#### Aim of the task
Which lines in the listing below contain the word "typed"? Copy out every one of them.

#### Supplied data
- - - -

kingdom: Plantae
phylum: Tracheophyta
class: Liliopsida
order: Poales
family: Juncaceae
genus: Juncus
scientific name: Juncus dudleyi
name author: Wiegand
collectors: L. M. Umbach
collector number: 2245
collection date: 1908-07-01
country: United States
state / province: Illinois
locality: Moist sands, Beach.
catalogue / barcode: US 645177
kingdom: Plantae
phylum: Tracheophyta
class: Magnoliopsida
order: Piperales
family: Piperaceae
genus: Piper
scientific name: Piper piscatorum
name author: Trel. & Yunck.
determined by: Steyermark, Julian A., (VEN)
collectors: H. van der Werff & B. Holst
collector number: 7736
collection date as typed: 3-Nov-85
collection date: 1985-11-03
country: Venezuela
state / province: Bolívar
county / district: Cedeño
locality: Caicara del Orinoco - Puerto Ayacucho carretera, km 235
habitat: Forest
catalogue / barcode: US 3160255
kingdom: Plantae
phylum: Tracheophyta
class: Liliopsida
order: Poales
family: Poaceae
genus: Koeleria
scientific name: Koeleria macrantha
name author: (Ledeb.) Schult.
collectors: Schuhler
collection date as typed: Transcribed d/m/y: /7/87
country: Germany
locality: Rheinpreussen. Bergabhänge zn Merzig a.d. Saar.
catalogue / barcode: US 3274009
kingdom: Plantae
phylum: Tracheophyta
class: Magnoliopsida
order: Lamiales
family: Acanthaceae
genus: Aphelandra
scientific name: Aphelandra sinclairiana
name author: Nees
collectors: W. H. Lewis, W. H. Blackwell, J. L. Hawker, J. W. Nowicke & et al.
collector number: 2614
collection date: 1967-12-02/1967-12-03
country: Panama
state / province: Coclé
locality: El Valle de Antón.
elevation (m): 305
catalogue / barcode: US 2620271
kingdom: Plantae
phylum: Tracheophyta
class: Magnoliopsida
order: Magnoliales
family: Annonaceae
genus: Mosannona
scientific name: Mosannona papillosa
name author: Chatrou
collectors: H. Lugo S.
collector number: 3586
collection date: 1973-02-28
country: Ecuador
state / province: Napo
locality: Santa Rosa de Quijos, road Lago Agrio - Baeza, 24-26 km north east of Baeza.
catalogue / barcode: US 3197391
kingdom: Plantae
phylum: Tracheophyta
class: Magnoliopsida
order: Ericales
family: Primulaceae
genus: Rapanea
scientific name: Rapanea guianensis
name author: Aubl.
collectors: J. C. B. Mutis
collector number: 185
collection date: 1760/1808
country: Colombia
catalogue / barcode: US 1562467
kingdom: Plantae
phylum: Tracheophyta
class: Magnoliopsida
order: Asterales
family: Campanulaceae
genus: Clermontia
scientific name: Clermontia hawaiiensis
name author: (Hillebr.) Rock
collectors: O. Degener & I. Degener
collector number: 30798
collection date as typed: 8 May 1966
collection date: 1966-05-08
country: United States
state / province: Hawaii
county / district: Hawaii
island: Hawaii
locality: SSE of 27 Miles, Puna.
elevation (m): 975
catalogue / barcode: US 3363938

- - - -

#### Result
collection date as typed: 3-Nov-85
collection date as typed: Transcribed d/m/y: /7/87
collection date as typed: 8 May 1966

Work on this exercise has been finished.